For those unable to participate on the live conference, a replay will
be available from 11:30 am CT on January 19th until 11:30 am CT on January
26th by calling 1-800-642-1687 (USA) and/or +1-706-645-9291 (International).
The access code is 350-6352
Non-GAAP Financial Measures: The Company regularly uses certain non-GAAP
financial measures to supplement its GAAP disclosures. The Company does
not, and does not suggest investors should, consider such non-GAAP financial
measures in isolation from, or as a substitute for, GAAP financial information.
These non-GAAP measures may not be consistent with the presentation by
similar companies in the Company's industry.
With over 50% of sales denominated in currencies other than the U.S. dollar,
management uses currency adjusted growth, and believes it is useful to
investors, to judge the Company's controllable, local currency performance.
While we are able to report currency impacts after the fact, we are unable
to estimate changes that may occur during 2005 to applicable rates of
exchange and are thus unable to provide GAAP growth rates for the year
2005 as required by Regulation G adopted by the Securities and Exchange
Commission.
Any significant changes in currency exchange rates would likely have a
significant impact on our projected results and related growth rates due
to the volume of our sales denominated in foreign currencies.
About Sigma-Aldrich: Sigma-Aldrich is a leading Life Science and High
Technology company. Our biochemical and organic chemical products and
kits are used in scientific and genomic research, biotechnology, pharmaceutical
development, the diagnosis of disease and chemical manufacturing.

### Records
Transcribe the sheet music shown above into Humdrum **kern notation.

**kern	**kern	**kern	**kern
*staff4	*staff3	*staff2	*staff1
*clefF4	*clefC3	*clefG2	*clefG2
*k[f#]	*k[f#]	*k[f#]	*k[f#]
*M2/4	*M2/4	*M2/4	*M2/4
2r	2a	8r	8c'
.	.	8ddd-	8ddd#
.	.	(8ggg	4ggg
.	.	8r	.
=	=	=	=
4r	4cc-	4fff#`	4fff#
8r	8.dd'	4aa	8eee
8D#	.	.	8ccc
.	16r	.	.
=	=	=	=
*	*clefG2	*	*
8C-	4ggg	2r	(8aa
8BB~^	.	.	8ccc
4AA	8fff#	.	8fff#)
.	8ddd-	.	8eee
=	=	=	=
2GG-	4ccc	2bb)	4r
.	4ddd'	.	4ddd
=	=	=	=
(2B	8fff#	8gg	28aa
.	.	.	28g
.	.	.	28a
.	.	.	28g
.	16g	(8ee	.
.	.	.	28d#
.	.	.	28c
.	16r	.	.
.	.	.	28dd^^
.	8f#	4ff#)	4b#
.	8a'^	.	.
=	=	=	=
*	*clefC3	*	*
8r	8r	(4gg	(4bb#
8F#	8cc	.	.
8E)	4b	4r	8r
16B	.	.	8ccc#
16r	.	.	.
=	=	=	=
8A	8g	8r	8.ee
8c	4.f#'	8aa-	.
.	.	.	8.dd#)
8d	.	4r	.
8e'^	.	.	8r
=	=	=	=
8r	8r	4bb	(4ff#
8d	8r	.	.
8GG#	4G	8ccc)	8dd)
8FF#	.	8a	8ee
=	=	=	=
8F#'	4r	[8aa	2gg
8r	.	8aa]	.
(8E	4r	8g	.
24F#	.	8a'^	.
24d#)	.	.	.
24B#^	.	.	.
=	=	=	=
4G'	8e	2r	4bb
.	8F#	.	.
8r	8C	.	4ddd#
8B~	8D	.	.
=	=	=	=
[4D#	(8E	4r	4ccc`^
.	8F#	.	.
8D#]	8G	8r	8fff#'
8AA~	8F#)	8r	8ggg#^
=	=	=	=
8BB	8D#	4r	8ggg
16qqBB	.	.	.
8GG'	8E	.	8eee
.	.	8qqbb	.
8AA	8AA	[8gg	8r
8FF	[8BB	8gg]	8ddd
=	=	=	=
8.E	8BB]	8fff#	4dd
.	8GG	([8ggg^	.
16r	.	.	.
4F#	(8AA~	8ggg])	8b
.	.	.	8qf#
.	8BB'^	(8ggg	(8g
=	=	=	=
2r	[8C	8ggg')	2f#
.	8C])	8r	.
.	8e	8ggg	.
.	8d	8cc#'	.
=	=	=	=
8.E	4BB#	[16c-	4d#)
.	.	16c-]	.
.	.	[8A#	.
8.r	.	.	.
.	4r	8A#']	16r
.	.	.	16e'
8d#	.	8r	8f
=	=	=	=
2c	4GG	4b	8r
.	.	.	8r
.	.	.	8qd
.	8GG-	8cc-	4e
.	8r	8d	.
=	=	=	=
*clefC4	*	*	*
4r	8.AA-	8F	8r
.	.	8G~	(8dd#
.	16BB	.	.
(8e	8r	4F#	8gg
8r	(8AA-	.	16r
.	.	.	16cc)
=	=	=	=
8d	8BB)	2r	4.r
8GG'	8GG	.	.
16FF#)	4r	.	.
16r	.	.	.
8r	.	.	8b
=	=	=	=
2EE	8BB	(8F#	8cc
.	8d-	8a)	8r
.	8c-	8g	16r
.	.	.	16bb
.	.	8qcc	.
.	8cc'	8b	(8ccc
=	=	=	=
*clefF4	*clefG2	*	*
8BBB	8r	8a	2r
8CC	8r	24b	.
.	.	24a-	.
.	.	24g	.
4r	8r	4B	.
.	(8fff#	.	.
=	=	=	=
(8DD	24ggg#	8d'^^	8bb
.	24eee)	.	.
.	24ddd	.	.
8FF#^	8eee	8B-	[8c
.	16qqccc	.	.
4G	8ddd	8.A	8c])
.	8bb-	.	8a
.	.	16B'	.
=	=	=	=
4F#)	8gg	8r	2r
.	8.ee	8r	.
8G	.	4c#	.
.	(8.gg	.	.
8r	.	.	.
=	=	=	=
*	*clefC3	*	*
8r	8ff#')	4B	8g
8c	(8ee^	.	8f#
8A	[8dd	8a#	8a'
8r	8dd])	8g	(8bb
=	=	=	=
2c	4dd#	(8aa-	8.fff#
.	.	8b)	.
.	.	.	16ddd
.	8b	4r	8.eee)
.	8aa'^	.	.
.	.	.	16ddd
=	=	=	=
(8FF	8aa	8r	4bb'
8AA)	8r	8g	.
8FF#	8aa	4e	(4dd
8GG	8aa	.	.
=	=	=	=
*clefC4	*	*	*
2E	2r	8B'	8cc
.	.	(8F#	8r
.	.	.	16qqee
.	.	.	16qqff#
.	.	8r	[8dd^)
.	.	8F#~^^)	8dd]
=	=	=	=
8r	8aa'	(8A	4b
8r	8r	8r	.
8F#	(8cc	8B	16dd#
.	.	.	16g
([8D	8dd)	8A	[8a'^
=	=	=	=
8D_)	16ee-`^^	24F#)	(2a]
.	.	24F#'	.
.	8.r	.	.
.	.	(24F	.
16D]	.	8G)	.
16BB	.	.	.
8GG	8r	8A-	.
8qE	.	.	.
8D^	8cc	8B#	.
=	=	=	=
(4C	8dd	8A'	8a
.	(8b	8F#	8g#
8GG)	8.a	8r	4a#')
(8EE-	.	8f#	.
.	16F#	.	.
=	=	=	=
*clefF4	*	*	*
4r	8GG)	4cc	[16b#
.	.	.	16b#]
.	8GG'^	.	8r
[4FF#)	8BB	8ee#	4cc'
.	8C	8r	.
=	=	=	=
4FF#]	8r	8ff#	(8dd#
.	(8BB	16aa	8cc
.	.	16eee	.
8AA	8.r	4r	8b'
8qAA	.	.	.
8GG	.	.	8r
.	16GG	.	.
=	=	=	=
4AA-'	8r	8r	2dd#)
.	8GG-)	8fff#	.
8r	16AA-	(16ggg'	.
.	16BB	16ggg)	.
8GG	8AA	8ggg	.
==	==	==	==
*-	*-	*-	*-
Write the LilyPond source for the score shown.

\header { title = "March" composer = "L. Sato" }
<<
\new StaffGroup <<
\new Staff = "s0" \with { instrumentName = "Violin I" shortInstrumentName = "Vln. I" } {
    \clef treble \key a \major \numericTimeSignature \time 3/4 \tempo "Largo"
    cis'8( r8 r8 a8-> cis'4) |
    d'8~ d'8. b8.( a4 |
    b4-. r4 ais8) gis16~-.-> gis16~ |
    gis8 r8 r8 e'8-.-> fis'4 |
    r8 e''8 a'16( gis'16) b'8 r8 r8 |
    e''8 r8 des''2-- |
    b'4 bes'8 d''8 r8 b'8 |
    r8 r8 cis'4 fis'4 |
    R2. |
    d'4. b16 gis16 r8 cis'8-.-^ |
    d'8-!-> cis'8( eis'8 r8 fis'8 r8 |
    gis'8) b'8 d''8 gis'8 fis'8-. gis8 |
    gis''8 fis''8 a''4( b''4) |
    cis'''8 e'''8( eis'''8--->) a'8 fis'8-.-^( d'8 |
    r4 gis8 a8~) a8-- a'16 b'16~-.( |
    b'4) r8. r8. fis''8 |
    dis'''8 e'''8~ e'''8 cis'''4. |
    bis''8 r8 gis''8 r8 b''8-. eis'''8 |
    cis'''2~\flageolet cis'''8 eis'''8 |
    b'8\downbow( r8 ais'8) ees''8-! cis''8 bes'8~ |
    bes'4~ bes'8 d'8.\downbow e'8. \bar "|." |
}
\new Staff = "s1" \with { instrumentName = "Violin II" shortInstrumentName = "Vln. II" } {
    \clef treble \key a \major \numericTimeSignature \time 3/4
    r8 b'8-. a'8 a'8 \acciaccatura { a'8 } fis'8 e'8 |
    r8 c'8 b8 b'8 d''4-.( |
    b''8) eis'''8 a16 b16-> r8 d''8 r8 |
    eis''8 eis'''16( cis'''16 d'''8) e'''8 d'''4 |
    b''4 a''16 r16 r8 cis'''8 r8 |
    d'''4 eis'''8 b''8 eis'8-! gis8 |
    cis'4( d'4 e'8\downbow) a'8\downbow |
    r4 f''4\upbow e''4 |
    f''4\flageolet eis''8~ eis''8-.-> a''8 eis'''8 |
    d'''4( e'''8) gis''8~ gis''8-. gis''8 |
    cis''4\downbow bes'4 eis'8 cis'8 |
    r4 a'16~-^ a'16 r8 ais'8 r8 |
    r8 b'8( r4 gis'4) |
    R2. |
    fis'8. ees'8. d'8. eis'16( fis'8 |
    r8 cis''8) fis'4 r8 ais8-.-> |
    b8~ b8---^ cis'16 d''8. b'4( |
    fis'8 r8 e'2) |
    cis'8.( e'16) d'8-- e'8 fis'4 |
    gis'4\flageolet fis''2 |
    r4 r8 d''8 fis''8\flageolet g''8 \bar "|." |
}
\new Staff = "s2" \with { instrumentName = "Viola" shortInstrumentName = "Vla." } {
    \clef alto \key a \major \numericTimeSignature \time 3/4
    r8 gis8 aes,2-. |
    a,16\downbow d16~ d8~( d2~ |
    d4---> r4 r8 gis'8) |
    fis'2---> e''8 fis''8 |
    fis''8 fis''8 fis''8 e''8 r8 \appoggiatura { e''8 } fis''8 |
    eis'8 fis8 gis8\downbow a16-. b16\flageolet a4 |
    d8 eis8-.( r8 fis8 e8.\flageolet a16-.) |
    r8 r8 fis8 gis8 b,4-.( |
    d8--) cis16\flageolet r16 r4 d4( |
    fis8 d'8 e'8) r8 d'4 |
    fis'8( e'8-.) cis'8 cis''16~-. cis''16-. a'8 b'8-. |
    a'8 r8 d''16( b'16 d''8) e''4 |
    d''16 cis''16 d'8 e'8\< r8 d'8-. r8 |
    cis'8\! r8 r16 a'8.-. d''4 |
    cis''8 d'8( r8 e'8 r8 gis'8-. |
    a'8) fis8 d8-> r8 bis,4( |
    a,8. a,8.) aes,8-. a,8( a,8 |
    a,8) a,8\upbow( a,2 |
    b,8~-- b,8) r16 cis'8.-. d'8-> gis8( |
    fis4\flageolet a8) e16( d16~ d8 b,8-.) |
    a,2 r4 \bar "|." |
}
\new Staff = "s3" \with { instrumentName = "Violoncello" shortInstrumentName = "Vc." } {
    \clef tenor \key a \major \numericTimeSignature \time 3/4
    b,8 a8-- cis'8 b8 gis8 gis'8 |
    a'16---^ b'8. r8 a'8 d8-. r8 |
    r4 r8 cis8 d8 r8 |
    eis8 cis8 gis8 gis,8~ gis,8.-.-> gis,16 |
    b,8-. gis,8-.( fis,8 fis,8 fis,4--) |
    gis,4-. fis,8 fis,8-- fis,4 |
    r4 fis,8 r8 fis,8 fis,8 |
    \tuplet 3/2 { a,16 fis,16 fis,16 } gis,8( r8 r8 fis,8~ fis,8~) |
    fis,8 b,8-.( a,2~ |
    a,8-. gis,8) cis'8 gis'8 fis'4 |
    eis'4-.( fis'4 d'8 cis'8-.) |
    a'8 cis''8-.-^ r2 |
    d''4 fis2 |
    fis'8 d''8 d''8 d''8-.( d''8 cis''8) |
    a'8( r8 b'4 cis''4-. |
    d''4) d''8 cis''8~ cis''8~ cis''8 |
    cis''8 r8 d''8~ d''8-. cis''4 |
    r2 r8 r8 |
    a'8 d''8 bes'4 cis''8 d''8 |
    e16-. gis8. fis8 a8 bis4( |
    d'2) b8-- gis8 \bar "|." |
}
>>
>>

### Instructions
[A] Can you transcribe the Sigma-Aldrich release, beginning at the words "For those unable" and stopping after "and/or +1-706-645-9291 (International)."?
[B] In the Sigma-Aldrich release, what access code is given for the conference replay?
[C] Do these statements agree with the Sigma-Aldrich release? Answer yes or no for each, quoting the deciding words. (i) More than half of the company's sales are in currencies other than the U.S. dollar. (ii) The replay stays available until January 19th. (iii) The company provides GAAP growth rates for 2005.

### Completed exercise
[A]
For those unable to participate on the live conference, a replay will
be available from 11:30 am CT on January 19th until 11:30 am CT on January
26th by calling 1-800-642-1687 (USA) and/or +1-706-645-9291 (International).

[B] 350-6352

[C]
(i) Yes: "With over 50% of sales denominated in currencies other than the U.S. dollar"
(ii) No: "until 11:30 am CT on January 26th"
(iii) No: "are thus unable to provide GAAP growth rates for the year 2005"